■ Objective
Report every line of the rows below that contains the string "partot", matching case exactly.

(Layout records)
● ● ● ●

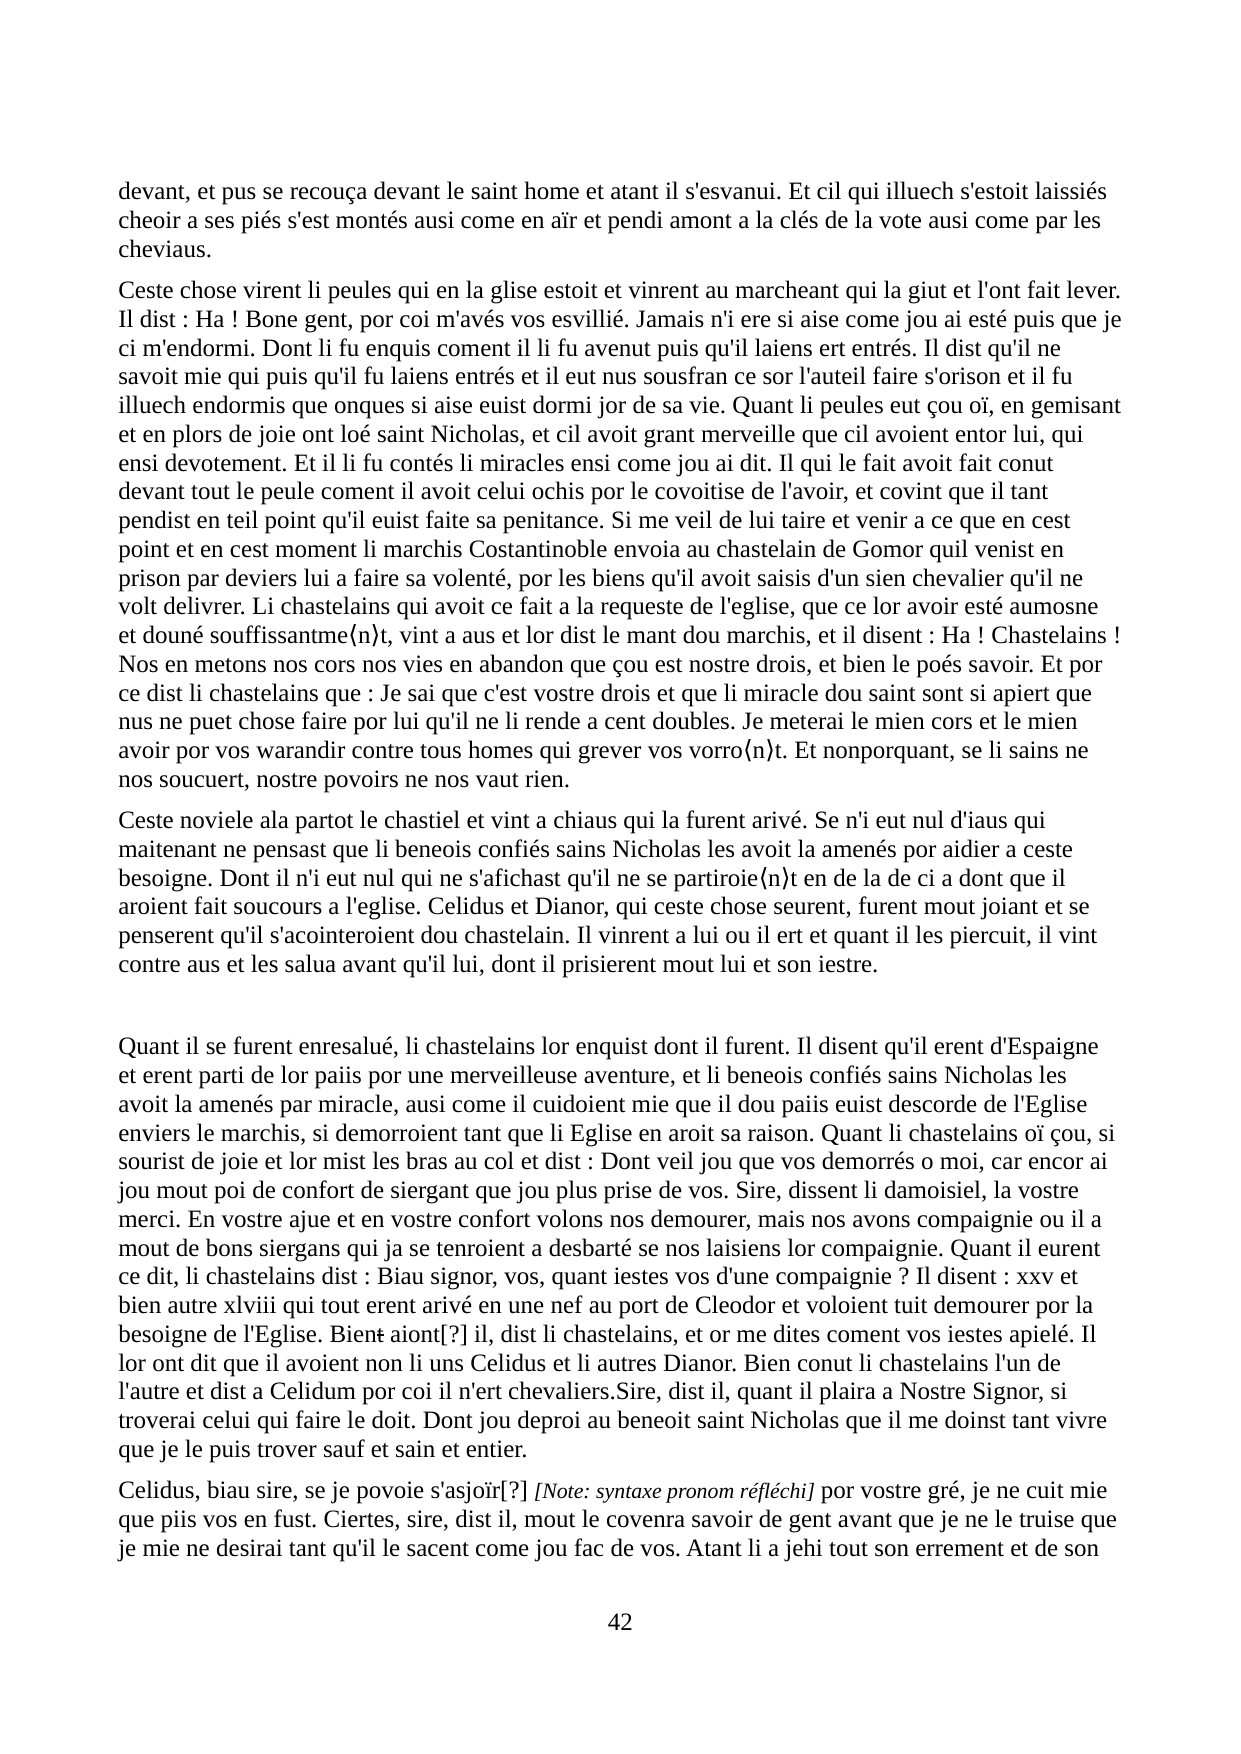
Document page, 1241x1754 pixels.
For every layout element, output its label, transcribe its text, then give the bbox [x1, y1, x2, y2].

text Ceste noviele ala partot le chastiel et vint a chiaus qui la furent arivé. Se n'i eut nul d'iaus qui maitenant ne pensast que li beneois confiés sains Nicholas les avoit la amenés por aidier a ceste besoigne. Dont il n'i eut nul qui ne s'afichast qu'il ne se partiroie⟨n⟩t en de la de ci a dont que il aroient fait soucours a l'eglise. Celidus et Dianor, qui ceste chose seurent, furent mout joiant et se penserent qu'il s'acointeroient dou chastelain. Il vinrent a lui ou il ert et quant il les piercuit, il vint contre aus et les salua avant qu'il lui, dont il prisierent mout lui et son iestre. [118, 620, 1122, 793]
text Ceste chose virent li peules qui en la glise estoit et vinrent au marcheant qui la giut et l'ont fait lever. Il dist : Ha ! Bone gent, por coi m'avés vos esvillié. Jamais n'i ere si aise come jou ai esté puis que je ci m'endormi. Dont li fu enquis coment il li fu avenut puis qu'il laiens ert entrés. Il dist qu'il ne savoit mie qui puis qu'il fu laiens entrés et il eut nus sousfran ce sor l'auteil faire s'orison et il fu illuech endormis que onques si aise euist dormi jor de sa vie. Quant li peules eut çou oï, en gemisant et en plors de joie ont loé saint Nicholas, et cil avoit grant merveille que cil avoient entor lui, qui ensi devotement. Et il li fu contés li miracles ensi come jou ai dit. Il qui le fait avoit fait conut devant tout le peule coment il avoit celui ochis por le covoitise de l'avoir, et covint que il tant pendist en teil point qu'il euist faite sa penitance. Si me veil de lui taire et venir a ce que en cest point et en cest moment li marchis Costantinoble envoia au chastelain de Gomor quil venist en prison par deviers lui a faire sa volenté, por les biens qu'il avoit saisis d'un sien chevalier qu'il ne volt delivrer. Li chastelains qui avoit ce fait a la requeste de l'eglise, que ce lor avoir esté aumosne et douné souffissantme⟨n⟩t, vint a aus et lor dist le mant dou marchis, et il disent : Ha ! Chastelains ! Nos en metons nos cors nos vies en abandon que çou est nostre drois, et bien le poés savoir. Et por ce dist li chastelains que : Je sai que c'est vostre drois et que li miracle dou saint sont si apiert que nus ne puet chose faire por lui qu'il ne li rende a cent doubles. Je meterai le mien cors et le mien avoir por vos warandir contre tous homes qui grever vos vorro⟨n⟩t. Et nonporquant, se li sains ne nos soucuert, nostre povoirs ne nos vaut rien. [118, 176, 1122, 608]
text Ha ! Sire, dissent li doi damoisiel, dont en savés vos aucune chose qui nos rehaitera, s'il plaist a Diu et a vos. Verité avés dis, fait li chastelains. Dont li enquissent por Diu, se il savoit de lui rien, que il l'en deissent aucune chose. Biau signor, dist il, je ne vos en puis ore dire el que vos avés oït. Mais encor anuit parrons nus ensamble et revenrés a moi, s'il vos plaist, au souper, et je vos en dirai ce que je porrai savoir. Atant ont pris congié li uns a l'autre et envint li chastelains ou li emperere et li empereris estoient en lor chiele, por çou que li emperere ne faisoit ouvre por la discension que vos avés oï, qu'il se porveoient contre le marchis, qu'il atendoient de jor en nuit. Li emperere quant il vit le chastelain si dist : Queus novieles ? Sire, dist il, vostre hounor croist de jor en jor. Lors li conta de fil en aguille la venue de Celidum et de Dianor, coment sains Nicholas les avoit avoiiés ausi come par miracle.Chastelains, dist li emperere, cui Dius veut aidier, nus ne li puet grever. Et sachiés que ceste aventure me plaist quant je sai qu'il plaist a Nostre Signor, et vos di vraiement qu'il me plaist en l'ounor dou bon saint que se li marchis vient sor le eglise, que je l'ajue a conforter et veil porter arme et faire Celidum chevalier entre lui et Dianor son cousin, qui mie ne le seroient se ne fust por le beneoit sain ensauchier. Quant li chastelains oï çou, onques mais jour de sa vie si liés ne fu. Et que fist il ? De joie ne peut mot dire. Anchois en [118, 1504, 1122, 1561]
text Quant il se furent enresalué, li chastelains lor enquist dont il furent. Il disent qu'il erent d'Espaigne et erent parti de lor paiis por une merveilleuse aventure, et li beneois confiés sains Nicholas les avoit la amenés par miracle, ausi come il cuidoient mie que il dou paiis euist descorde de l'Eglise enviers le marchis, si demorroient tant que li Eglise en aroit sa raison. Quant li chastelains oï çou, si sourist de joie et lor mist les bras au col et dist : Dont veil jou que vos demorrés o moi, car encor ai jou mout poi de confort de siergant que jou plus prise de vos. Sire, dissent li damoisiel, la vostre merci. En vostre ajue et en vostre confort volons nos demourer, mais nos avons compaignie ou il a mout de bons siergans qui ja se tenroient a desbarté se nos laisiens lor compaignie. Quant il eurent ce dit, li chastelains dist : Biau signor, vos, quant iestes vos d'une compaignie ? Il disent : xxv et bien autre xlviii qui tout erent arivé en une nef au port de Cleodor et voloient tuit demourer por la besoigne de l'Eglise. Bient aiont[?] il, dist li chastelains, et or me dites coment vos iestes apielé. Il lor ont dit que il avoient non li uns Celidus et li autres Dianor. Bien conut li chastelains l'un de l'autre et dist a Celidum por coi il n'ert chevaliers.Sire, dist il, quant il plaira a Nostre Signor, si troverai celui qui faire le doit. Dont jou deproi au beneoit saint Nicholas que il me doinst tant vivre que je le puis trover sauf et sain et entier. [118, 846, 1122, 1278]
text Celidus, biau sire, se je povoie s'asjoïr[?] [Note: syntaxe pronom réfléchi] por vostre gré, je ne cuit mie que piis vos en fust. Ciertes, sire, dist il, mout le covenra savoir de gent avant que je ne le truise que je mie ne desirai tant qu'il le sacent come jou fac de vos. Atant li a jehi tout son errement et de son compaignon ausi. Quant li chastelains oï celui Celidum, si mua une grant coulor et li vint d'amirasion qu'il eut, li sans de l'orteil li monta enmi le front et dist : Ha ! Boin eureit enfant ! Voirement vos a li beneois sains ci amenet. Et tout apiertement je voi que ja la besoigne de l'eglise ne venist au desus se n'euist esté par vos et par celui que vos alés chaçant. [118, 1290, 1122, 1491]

● ● ● ●

■ Answer for this exercise
text Ceste noviele ala partot le chastiel et vint a chiaus qui la furent arivé. Se n'i eut nul d'iaus qui maitenant ne pensast que li beneois confiés sains Nicholas les avoit la amenés por aidier a ceste besoigne. Dont il n'i eut nul qui ne s'afichast qu'il ne se partiroie⟨n⟩t en de la de ci a dont que il aroient fait soucours a l'eglise. Celidus et Dianor, qui ceste chose seurent, furent mout joiant et se penserent qu'il s'acointeroient dou chastelain. Il vinrent a lui ou il ert et quant il les piercuit, il vint contre aus et les salua avant qu'il lui, dont il prisierent mout lui et son iestre. [118, 620, 1122, 793]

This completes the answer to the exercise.